Earlier this month, the Trump administration announced a proposed new rule that would allow bosses to legally steal their workers’ tips. A new analysis published Tuesday by the Economic Policy Institute found the rule would lead to employers pocketing $5.8 billion in workers’ tips—or 16.1% of the estimated $36.4 billion in tips earned annually by tipped workers—without any legal assurance that workers would see their money again.
The proposed Department of Labor rule would allow business owners to require tipped employees to pool their tips—supposedly to benefit employees who generally don’t receive tips, like kitchen staff, and to help companies retain these low-wage workers.
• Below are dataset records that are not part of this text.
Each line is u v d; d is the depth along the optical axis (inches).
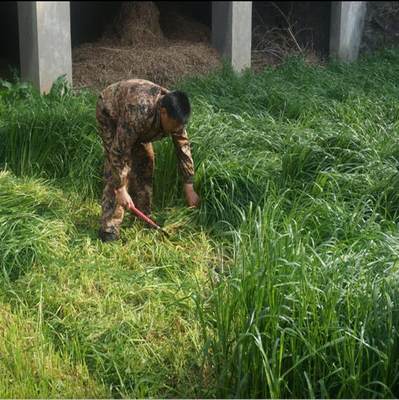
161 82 276.1
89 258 154.3
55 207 172.6
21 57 257.3
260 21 341.7
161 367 125.9
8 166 189.9
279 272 123.9
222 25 299.0
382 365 113.6
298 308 118.6
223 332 119.7
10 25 324.8
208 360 124.5
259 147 191.0
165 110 147.1
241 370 115.6
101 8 350.0
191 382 123.1
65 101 213.5
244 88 235.5
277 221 155.2
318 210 159.2
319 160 179.8
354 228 153.6
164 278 151.3
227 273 153.9
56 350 130.6
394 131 196.2
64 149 189.0
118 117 154.0
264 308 118.8
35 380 121.8
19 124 192.5
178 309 139.7
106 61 277.9
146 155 166.9
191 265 156.0
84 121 193.5
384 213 165.2
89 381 122.4
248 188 173.2
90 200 181.2
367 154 180.4
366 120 204.7
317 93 235.6
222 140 187.0
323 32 339.6
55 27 252.4
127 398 119.7
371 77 257.6
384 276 126.1
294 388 116.3
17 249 151.0
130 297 143.5
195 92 229.6
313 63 297.3
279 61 319.3
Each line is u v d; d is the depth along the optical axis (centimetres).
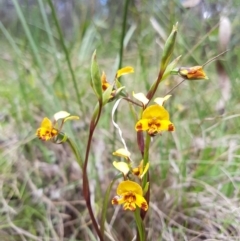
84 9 56
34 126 40
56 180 36
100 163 35
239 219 29
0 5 73
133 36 58
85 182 20
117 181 33
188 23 48
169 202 31
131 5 44
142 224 20
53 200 33
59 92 43
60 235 30
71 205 33
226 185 33
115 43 60
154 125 17
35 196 33
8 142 40
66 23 87
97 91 18
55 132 19
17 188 34
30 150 38
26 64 46
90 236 30
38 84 46
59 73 38
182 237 29
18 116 42
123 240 30
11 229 31
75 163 36
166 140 38
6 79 53
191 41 50
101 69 54
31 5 51
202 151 36
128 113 44
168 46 18
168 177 34
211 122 40
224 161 35
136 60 46
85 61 53
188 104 46
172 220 29
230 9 44
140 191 18
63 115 19
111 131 39
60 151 38
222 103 41
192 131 40
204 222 29
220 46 38
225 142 36
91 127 19
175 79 42
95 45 59
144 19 45
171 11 37
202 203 31
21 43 49
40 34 54
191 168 37
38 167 36
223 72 40
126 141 39
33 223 31
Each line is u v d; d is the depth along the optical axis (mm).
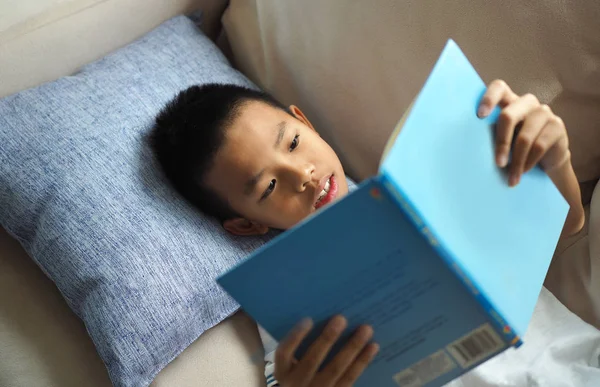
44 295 883
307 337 524
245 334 859
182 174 871
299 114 945
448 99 494
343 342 526
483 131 530
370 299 478
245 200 840
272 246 429
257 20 1050
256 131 833
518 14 720
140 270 784
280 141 831
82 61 1033
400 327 502
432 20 782
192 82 989
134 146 888
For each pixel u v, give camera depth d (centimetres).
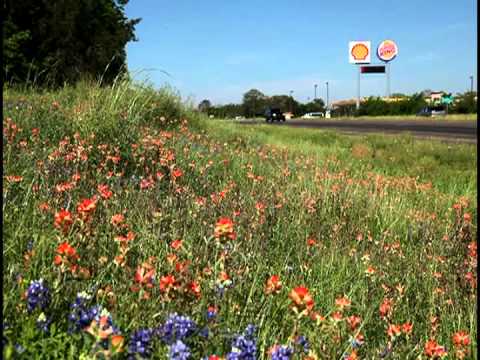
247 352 215
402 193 845
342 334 277
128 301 251
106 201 406
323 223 556
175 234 364
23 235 302
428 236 560
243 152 993
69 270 234
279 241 461
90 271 270
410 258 489
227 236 256
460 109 7669
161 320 234
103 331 185
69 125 696
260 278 342
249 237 414
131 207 441
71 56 3666
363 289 373
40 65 3284
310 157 1152
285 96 13825
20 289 235
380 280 412
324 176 813
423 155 1521
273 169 852
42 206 349
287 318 294
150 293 255
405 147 1678
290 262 424
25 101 838
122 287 264
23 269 259
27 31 3291
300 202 603
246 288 317
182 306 253
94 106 759
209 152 839
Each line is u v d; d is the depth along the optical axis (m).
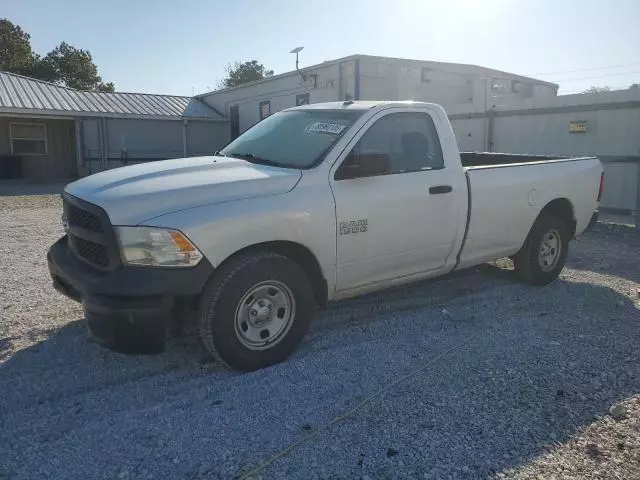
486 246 5.79
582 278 6.96
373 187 4.72
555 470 3.00
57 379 3.99
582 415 3.55
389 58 19.34
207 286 3.94
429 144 5.28
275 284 4.17
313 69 21.27
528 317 5.42
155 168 4.54
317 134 4.87
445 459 3.08
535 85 24.25
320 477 2.93
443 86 20.89
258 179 4.23
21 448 3.15
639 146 11.30
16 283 6.46
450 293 6.18
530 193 6.11
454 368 4.22
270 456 3.10
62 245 4.67
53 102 25.05
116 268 3.77
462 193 5.39
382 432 3.34
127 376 4.07
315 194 4.37
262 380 3.99
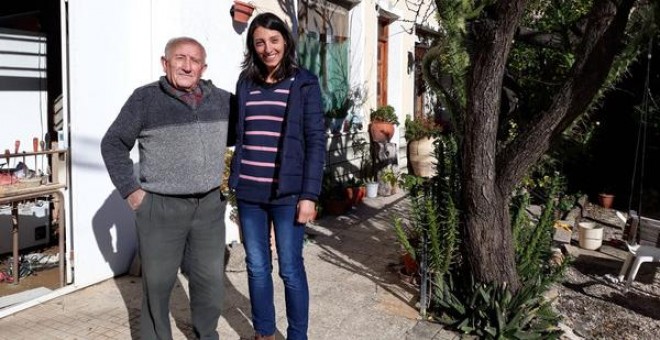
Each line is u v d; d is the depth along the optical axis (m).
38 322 3.45
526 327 3.49
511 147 3.50
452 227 3.71
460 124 3.73
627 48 3.18
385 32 9.07
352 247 5.35
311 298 4.04
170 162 2.77
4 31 4.54
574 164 8.39
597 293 4.65
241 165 2.95
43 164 4.86
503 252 3.59
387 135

But the proposed rule also rescinds regulations that “restrict employer use of customer tips when the employer pays at least the full federal minimum wage,” so while employers could use those pooled tips to increase their kitchen staff’s pay, the rule doesn’t prohibit employers from simply pocketing those pooled tips.
The EPI analysis provides one answer to the big question left unanswered by the DOL: how many employers will steal their workers’ tips? The DOL has argued the rule is actually a good, worker-friendly move because lower-income kitchen staff will get to share in the tips; its press release described the rule as giving employers “the freedom to allow sharing of tips among more employees.” But if you don’t actually require employers to do that, some of them will inevitably not share the wealth. Maybe even most of them! Wage theft is already a huge problem, particularly in the service industry, and those who file claims can wait months or years to see any justice. Another EPI study earlier this year found wage theft affects 17% of low-wage workers and a 2010 study by UCLA found “low-wage workers in Los Angeles regularly experience violations of basic laws that mandate a minimum wage and overtime pay.”
But the Department of Labor did not release any estimate of the potential economic impact of this rule. The notice of proposed rule-making suggests it could allow restaurants to “make capital improvements to their establishments (e.g. enlarging the dining area to accommodate more customers), lower restaurant menu prices, provide workers with new benefits (e.g. paid time off), increase work hours, or hire additional workers,” but provided no analysis of how many would employers would actually do any of that compared to how much money workers stand to lose.
The Economic Policy Institute suggested the department didn’t produce its own figures because they know it would lead to a “a substantial shift of tips from workers to employers.” Splinter reached out to the DOL for comment and has not received a response.
The 30-day comment period for the DOL rule is now open, and you can comment here.
Updated: On December 14, EPI revised its best estimate of how much money in tips would be stolen from $6.1 billion to $5.8 billion. The piece has been updated throughout to reflect this.